Хьюго, старший сын могущественнейшего из их соседей, владетельного графа де Марше, был наречен ее женихом, и юную Изабеллу забрали в дом его родителей, чтобы она, как положено, провела несколько месяцев, знакомясь с хозяйством будущего супруга.
Воздух, напоенный лесными ароматами, столь отличный от насыщенного влагой воздуха, которым ей пришлось дышать в Англии, приводил ее в исступление. Изабелла ощущала себя девочкой, только-только пробуждающейся к жизни, мечтающей о замужестве с красавцем Хьюго, и как будто не было тех страшных лет, истраченных на тайную вражду с извергом Джоном и на рождение от него многочисленных отпрысков. Зачем ей выпал такой роковой жребий, что она повстречала в лесу Джона и ее, как и недалеких ее родителей, поманил блеск английской короны?
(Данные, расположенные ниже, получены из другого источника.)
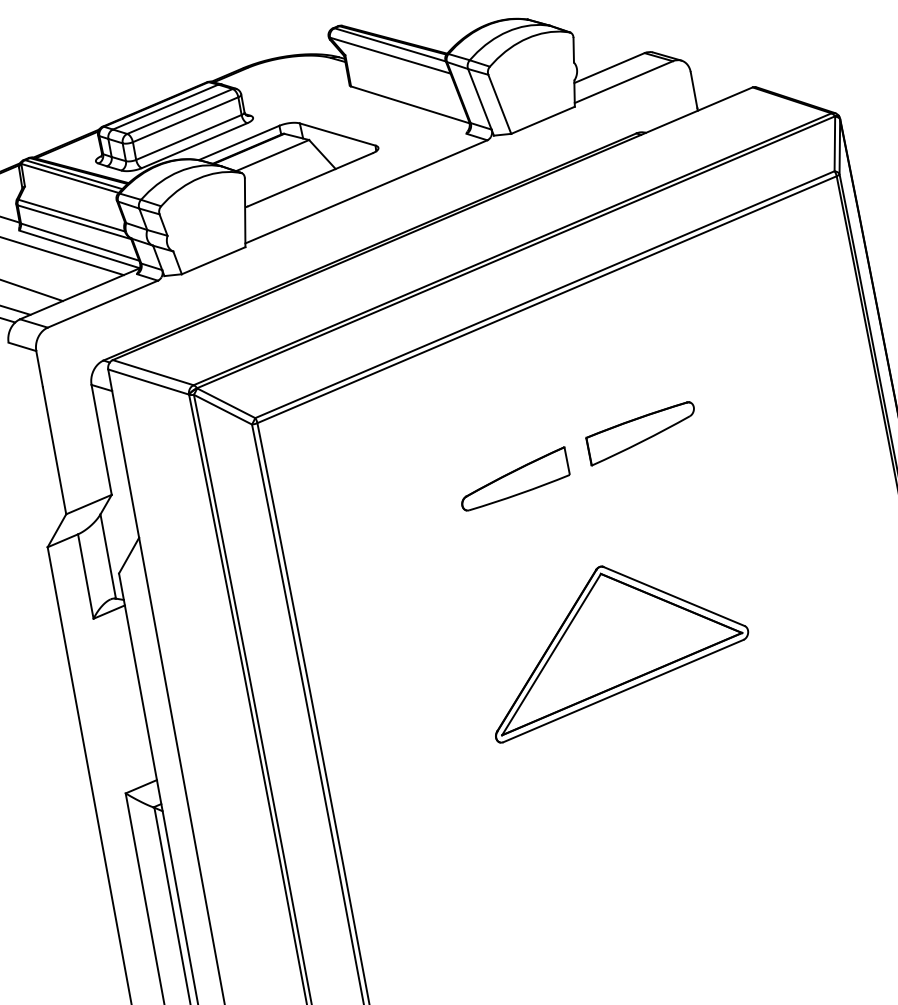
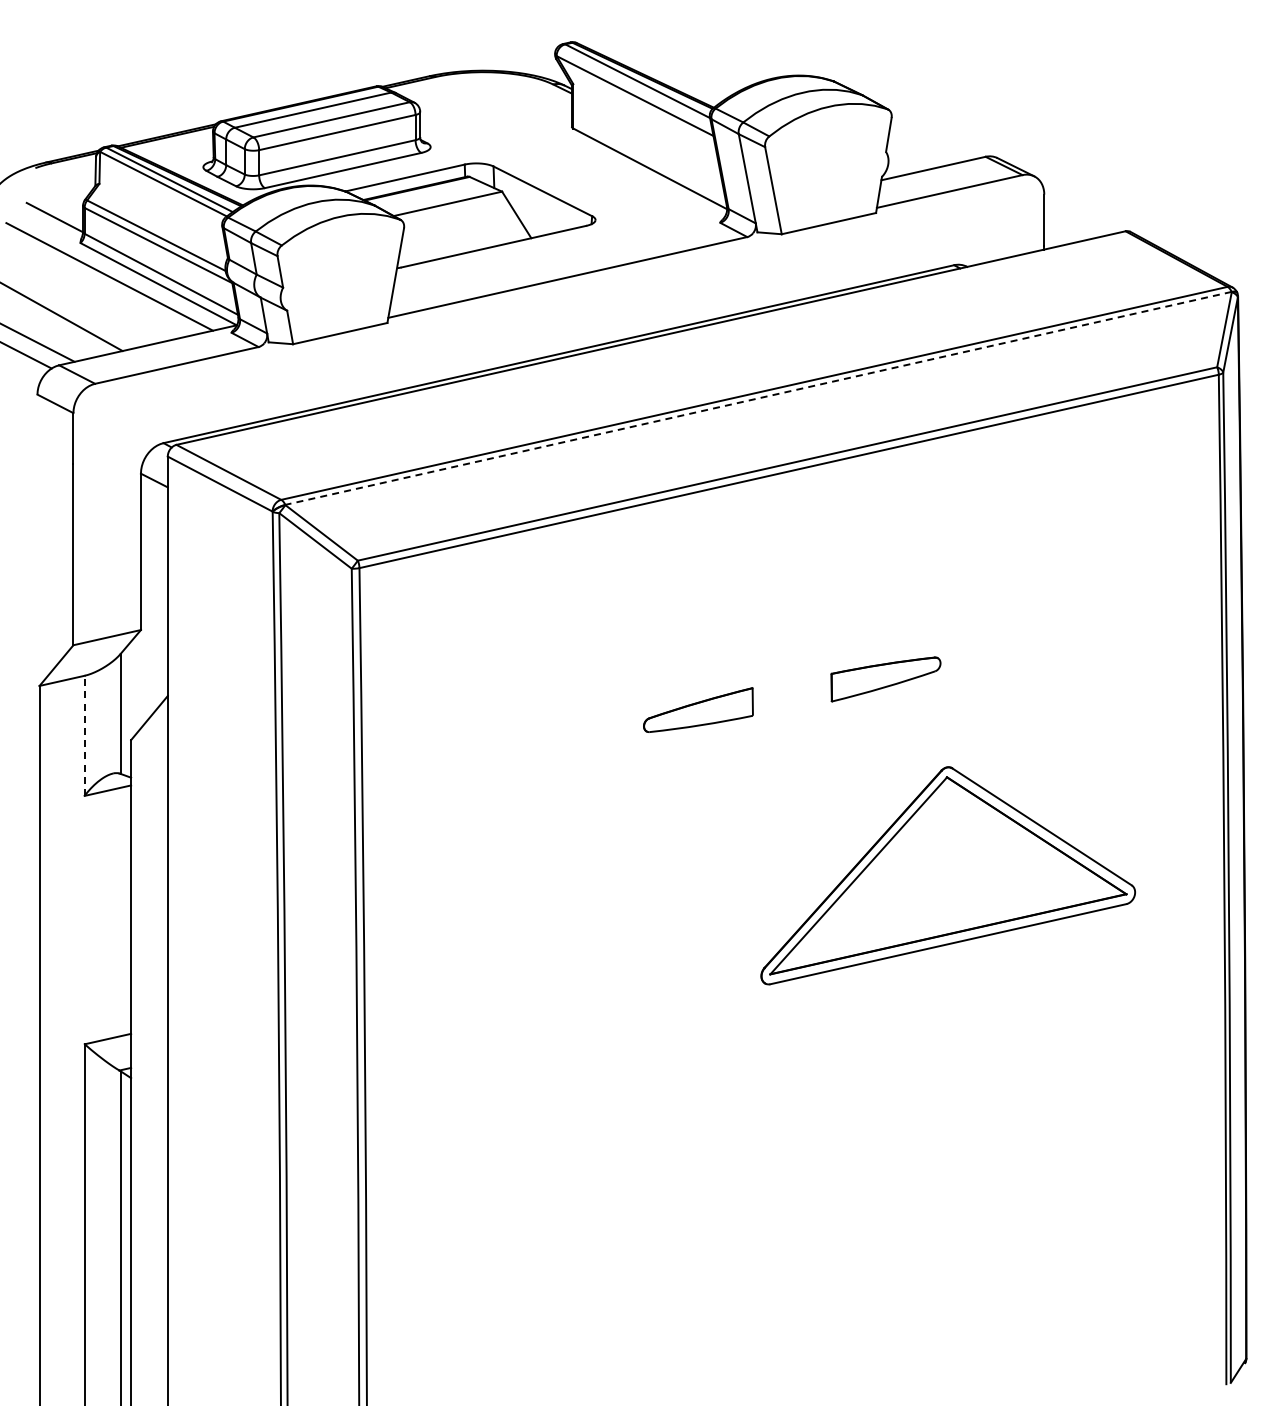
line: (516, 252) -> (758, 398), solid -> dashed
part: (641, 433) -> (885, 679), size x0.7
part: (514, 478) -> (698, 709), size x0.7
line: (85, 576) -> (84, 735), solid -> dashed
part: (613, 642) -> (947, 875), moved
Теперь, рядом с нею в этом путешествии в прошлое Изабеллу сопровождала старшая дочь. Семилетняя Джоанна вертела прелестной головкой, не уставая дивиться красотам окружающего мира.
Изабелла была согласна с дочерью.
– Не правда ли, здесь очень хорошо? Когда я была такой же маленькой, как ты, мне впервые разрешили сесть на лошадь и проскакать по рощам и лугам. Мне показалось, что я скачу по райским кущам.
– Но вы же их покинули, миледи! – Замечание дочери было весьма разумно.
– Но разве не счастье, что мы обе вернулись сюда?
Джоанна с сомнением воспринимала материнскую восторженность. Бедное дитя настолько привыкло к тесному пространству замка Глостер, что путешествие по морю, а потом по французским равнинам действовало на девочку угнетающе. Сколько понадобится усилий, сколько солнца и добродушных улыбок, чтобы освободить Джоанну от кошмара серых, напоенных сыростью камней, от эха, производимого сменяющими караул тупыми латниками, закованными в стальные доспехи и до смешного неуклюжими?
– Сколько вы пробудете здесь со мной, миледи? – робко осведомилась дочь.
Изабелла не решилась прямо ей ответить. Ее будущее терялось в тумане.
– Не знаю, моя сладкая. Мы, женщины, не можем распоряжаться собой так, как это делают мужчины.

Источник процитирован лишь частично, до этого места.